Кстати, почему заговорщики протеста на изъятие архива не выразили? Будто ничего не было или, подумаешь, беда: носок прохудился. Странно… У нас с советской разведкой – многолетние, доверительные связи. Даже по личным каналам не снеслись… Настолько возмущены, замышляя поквитаться? Могли ведь в отместку спецов, привлеченных по неофициальным контрактам, отозвать. Для начала…

Стало быть, усилить подсветку, а там посмотрим.

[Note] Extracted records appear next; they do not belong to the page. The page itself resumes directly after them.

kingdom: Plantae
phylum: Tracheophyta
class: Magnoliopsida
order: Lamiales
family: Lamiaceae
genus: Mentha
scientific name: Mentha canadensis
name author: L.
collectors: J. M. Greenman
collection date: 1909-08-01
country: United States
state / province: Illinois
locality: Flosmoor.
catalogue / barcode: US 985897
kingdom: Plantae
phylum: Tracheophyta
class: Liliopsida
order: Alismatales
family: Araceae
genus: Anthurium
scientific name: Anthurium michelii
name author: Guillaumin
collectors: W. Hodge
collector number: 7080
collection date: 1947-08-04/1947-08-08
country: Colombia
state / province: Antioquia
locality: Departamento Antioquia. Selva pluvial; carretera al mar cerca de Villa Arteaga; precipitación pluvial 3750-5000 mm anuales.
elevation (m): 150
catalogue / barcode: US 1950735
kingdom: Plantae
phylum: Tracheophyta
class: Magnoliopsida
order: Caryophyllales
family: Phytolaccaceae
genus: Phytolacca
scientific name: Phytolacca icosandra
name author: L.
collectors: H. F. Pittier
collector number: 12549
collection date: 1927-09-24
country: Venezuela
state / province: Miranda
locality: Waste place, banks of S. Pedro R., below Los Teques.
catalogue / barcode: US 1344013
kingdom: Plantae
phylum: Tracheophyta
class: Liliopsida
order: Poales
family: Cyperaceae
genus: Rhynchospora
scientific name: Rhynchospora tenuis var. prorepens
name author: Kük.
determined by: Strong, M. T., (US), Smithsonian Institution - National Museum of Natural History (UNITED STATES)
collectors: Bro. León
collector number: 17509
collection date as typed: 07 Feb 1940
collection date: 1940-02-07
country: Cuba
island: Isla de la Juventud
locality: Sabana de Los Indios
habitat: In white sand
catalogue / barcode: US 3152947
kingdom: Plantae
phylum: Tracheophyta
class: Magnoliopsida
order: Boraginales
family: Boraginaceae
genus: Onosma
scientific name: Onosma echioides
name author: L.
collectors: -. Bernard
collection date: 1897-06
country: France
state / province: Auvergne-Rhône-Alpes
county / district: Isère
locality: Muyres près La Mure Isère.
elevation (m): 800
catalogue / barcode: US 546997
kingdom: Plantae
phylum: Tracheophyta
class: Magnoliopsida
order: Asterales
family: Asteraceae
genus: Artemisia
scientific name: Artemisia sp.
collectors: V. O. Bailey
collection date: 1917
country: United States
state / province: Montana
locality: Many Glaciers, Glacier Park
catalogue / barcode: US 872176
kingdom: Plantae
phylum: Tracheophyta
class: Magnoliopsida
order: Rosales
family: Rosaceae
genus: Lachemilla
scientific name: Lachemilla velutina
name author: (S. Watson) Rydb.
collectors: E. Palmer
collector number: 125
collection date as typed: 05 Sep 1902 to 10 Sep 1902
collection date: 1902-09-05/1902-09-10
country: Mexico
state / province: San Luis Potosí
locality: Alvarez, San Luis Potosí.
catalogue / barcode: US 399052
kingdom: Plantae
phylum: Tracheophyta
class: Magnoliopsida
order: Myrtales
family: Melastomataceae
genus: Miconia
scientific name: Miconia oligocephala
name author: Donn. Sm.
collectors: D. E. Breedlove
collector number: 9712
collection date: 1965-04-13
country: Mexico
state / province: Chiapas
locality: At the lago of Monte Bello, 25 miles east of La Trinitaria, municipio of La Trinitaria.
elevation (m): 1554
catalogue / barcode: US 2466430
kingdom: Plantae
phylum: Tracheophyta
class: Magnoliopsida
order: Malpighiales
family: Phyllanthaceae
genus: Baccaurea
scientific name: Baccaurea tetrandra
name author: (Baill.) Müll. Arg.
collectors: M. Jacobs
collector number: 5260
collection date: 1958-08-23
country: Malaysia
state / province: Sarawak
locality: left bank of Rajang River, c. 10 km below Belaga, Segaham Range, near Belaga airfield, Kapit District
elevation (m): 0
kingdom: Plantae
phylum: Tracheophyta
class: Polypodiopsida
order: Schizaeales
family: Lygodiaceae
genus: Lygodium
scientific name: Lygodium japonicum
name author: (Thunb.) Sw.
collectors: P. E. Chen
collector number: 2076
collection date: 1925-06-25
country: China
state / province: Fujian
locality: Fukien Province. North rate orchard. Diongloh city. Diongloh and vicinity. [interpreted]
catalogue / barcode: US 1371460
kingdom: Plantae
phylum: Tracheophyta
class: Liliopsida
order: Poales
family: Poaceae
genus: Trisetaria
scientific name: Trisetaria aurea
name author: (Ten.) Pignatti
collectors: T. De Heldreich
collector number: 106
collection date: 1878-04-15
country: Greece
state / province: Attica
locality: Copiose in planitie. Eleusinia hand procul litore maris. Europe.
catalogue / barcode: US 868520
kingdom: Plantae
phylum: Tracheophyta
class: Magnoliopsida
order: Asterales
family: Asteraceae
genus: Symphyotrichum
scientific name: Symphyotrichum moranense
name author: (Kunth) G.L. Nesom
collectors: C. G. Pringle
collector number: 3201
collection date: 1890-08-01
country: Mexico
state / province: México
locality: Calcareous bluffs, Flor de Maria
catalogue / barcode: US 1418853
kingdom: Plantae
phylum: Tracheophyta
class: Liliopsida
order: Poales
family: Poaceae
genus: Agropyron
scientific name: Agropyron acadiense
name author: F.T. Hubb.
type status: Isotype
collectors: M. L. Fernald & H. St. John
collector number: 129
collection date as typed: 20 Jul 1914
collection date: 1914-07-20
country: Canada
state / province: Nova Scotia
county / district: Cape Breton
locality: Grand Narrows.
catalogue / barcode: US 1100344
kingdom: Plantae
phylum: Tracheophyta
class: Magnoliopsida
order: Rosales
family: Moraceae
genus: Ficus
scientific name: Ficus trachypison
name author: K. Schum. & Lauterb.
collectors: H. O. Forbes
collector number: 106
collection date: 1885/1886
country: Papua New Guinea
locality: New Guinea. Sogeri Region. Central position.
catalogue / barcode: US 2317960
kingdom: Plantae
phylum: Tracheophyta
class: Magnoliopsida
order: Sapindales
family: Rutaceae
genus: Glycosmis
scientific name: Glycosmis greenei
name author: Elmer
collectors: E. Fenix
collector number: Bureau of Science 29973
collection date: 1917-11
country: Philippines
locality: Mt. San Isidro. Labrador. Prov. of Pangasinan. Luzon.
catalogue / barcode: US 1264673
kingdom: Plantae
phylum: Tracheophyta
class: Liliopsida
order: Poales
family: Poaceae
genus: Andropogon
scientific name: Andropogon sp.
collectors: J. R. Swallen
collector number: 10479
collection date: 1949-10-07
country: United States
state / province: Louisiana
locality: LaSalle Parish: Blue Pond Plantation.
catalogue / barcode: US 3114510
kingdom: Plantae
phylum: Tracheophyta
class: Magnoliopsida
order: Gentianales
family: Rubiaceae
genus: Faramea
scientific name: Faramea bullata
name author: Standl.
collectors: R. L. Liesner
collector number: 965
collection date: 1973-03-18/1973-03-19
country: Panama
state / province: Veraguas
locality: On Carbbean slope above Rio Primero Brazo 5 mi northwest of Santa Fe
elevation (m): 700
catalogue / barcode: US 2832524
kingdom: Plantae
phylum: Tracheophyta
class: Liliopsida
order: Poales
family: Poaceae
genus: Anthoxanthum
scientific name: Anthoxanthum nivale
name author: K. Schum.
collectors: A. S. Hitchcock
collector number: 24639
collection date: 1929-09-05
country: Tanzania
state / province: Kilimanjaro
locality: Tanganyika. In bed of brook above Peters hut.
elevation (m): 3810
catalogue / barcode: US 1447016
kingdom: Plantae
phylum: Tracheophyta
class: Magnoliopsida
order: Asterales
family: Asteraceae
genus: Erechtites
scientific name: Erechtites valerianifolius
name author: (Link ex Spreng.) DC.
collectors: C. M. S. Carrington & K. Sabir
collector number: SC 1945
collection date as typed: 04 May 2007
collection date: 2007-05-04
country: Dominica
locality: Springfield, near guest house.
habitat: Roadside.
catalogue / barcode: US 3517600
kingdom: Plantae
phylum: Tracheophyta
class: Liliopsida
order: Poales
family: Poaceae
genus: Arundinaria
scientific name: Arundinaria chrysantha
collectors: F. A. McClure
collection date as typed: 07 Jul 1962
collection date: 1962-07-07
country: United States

Хозяину же пока: систематизируем архив, отбираем самое жаренное. Думаю, проглотит, ибо специалистов, в совершенстве владеющих русским, раз-два и обчелся».

Вскоре «Вольво» Мунира Аббаса подкатило к штаб-квартире службы безопасности. Ловко выскочивший из авто водитель-охранник распахнул заднюю дверцу, на начальство преданно глядя. Меж тем босс покидать пригретое место не торопился, будто прибытие прозевал.

Его, по обыкновению не способного бурные эмоции, буквально захватило открытие: «черный» архив русских заговорщиков настолько уникален, что многие на Западе выложили бы миллионы, дабы одну-две странички из тех анналов без воды сжевать. Общая же стоимость информационного банка – непредсказуема. Так что тот, кто частным порядком им завладеет, место в списке «Форбс» застолбит. Разумеется, в анонимной номинации. Окажись тот под огнями юпитеров, его жизнь не будет стоить и ломаного гроша.

Спустя секунду-другую Аббас пришел в движение: медленно, в полном отрешении, вылез из автомобиля и зашагал к служебному входу, несмотря на сильный ветер, даже плаща не застегнув. Полы распахнулись, галстук закинуло за спину, но глава службы неудобства гардероба невозмутимо сносил. Лишь ускорил шаг, испытывая редкое озарение.

Глава 15

7 января 1991 г. 10:30 Берлин

Кирилл Фурсов, точно приемщик прокатных авто, придирчиво изучал незнакомое ему жилище – пятикомнатную виллу во Фрондау, престижном районе Западного Берлина. Лицо, спина, просунутые в карманы руки напряжены, выдавая полную мобилизацию, если не опаску. Между тем Фурсов в этих стенах – званый гость, коего в зале дожидается группа весьма почтенных граждан, принимающая сторона.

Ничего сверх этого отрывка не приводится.